Harlan Health: Dental Neglect, Weight Loss, KY
HARLAN, KY - A recent state inspection of Harlan Health and Rehabilitation Center uncovered critical failures in dental care provision that resulted in a resident experiencing severe weight loss and ongoing pain over a nine-month period, according to findings from a March 21, 2025 survey.
Nine Months Without Necessary Dental Treatment
The facility's failure to follow through on urgent dental referrals left a resident with Huntington's Disease experiencing prolonged dental pain and difficulty eating, ultimately contributing to a dangerous 42-pound weight loss. Despite multiple staff members documenting the resident's dental problems and a dentist's explicit referral for tooth extractions in May 2024, the facility took no action until state surveyors intervened in March 2025.

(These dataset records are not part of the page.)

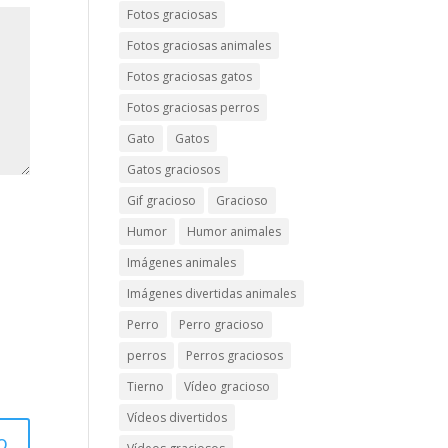
Fotos graciosas
Fotos graciosas animales
Fotos graciosas gatos
Fotos graciosas perros
Gato
Gatos
Gatos graciosos
Gif gracioso
Gracioso
Humor
Humor animales
Imágenes animales
Imágenes divertidas animales
Perro
Perro gracioso
perros
Perros graciosos
Tierno
Vídeo gracioso
Vídeos divertidos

The resident, identified in the report as R99, had been admitted to the facility in July 2023 with documented dental problems including obvious cavities and broken teeth. By May 2024, an external dentist who attempted to extract three teeth found the procedure too difficult due to the resident's Huntington's Disease symptoms, which caused involuntary movements and difficulty keeping his mouth open. The dentist specifically documented that the resident needed referral to an oral surgeon for extraction of all remaining teeth.
Following the dentist's referral on May 29, 2024, the facility received a follow-up call on June 11, 2024, from the dental office confirming the referral had been sent to another provider. Staff were instructed to follow up if they hadn't heard back by June 14. However, documentation shows no evidence of any follow-up contact with either the oral surgeon or the referring dentist between June 2024 and the March 2025 inspection—a gap of nine months.
Severe Weight Loss Ignored Despite Clear Warning Signs
While dental care languished, the resident's weight plummeted from 171.6 pounds in June 2024 to just 128.4 pounds by March 2025—a loss of more than 24% of total body weight. This level of weight loss exceeds clinical thresholds for severe malnutrition and poses serious health risks including muscle wasting, immune system compromise, and increased mortality risk.
The facility's own weight monitoring system should have triggered immediate intervention. Between September 2024 and March 2025 alone, the resident lost 32 pounds, representing a 20% weight loss in just six months. Standard nursing home protocols require immediate medical evaluation and intervention for weight loss exceeding 5% in one month or 10% in six months—thresholds this resident far exceeded.
Multiple certified nursing assistants (CNAs) observed clear signs of the resident's dental pain affecting eating. One CNA documented that during oral care, the resident "would wince in pain, like someone touching a nerve," and noted this appeared to be why the resident had difficulty eating. Another CNA reported informing nursing staff about the dental pain, though specific follow-up actions weren't documented.
Systematic Failures in Care Coordination
The facility's breakdown extended beyond just dental care to encompass multiple system failures in nutrition management and care planning. Despite having a comprehensive care plan that specifically identified "alteration in nutrition/hydration status, in part due to poor dental status," the facility failed to implement its own documented interventions.
The care plan called for speech therapy and occupational therapy evaluation "as indicated" for nutritional concerns. Yet no speech therapy assessment occurred until March 19, 2025—after state surveyors began their investigation. When the speech-language pathologist finally evaluated the resident, she immediately identified that the resident's teeth were "terrible" and changed the diet from regular food to mechanical soft meats with feeding assistance. Following this simple dietary modification, the resident's meal consumption immediately improved to 90%.
The facility's registered dietitian, who hadn't assessed the resident since June 2024 despite the dramatic weight loss, expressed surprise when informed of the current weight during the inspection, stating "Wow, what happened?" This reaction underscores the disconnect between departments and the failure to recognize and respond to a developing crisis.